Evolution Mining plans to significantly ramp up operational expansion and exploration despite reporting higher than anticipated costs for the 2019 financial year.
The company achieved all-in sustaining costs (AISC) of $915 an ounce, above its $850-$900 per ounce guidance range, which was driven by both “operational and non-operational factors.”
Evolution’s Mungari operations experienced slight delays in some of the Frog’s Leg Mists stopes, resulting in an overall lower than anticipated grade being processed.
This coincides with issues at Mt Rawdon, which experienced difficulties in extracting sufficient higher-grade ore as it transitioned back into the northern end of the pit.
Higher royalties, due to an increase in gold prices in the June quarter, alongside lower by-product credits in response to lower copper prices also impacted the company’s AISC.

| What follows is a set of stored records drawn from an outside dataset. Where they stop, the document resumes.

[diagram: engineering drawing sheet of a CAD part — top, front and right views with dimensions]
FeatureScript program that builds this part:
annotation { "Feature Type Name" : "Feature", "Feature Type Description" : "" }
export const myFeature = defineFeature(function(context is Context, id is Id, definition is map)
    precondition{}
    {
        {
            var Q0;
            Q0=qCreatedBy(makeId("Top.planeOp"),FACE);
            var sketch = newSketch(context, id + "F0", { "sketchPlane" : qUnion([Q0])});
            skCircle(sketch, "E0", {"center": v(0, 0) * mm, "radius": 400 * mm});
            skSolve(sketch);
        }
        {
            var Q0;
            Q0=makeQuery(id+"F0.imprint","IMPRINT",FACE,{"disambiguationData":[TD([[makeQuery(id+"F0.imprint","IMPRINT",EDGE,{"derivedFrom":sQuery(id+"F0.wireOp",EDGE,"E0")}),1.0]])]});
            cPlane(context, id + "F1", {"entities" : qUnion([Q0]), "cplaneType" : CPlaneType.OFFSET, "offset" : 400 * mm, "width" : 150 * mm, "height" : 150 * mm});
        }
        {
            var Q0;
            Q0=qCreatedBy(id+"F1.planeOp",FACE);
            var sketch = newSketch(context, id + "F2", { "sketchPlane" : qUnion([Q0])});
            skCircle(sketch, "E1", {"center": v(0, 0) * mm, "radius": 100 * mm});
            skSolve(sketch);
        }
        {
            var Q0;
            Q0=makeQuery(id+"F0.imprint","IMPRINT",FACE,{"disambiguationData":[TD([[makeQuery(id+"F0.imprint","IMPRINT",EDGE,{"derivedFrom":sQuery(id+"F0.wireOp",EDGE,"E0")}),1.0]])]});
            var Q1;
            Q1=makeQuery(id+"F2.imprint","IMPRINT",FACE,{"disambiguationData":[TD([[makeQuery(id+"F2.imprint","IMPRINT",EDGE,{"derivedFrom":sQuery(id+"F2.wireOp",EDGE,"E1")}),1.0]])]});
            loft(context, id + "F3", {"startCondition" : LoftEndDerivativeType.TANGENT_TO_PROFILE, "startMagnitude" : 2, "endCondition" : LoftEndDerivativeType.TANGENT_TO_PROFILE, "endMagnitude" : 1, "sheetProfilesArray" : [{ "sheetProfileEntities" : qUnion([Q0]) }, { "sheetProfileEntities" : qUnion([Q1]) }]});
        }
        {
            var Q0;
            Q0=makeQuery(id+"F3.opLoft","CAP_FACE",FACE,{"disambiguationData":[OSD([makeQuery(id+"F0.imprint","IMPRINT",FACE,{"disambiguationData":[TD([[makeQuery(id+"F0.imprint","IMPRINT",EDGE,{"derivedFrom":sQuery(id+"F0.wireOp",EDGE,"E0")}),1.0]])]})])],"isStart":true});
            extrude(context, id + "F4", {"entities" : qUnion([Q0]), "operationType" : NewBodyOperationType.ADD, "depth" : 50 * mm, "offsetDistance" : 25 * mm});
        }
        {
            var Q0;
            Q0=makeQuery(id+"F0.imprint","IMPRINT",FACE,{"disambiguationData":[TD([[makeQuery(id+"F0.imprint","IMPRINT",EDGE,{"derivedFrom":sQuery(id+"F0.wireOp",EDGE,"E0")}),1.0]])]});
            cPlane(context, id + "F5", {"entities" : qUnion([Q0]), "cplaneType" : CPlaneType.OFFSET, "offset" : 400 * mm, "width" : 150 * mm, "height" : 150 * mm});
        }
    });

Evolution reported gold production of 753,001 ounces in the 2019 financial year, which was above the midpoint of its 720,000 to 770,000 ounce guidance.
The company’s 2020 financial year guidance stands between 725,000 and 775,000 ounces gold, with costs expected to be in the range of $890-$940 per ounce.
Executive chairman Jake Klein said Evolution’s cash generating capacity was expected to continue, but he was “disappointed” the company couldn’t deliver on its cost guidance.
“We are determined to remain focused on margin and operating efficiencies which is reflected in our guidance for financial year 2020,” he said
“This will ensure we maintain our position as one of the lowest cost gold producers in the world and continue to generate superior returns for our shareholders.”
Klein highlighted Evolution’s “outstanding cash generation”, which is expected to move the company to a net cash position at the end of the year.
Cash generation during the June quarter was $109.4 million, moving Evolution to a net cash position of $35.2 million at June 30.
The company’s cash balance increased by $79.4 million to $335.2 million and bank debt was reduced by $30 million to $300 million.
Evolution’s investment in sustaining capital during this period is expected to be between $90 million and $130 million, with tailing facilities at Mungari, Mt Carlton, Mt Rawdon and Cracow being the main focus areas.
Resource definition drilling, which is included in sustaining capital, is expected to be in the $13 million to $20 million range.
Evolution expects to spend between $195 million and $235 million on major projects and exploration, with the majority of this being spent on expansion projects at Cowal.
The operation is expecting to increase production from 250,000 ounces to over 300,000 ounces per annum.
Major capital at Cowan includes the continuation of the Stage H mine development, a ramp up of the integrated waste landform and the plant expansion project.
Evolution’s capital investment at Mt Carlton relates to the development of the new underground mine, plant optimisation and Stage 4 open pit mine development.
The company is also significantly ramping up exploration investment from $50 million in the 2019 financial year to between $80 million and $105 million in the 2020 financial year.
This is largely driven by the success at Cowal as the GRE46 and Dalwhinnie underground mineralisation continues to be defined and extended.
Cowal, Mungari and greenfields exploration projects will receive the largest allocation of the company’s discovery investment in the 2020 financial year.
The forecasts were released as part of the company’s preliminary operating results for the financial year, ahead of its quarterly report to be released on July 24.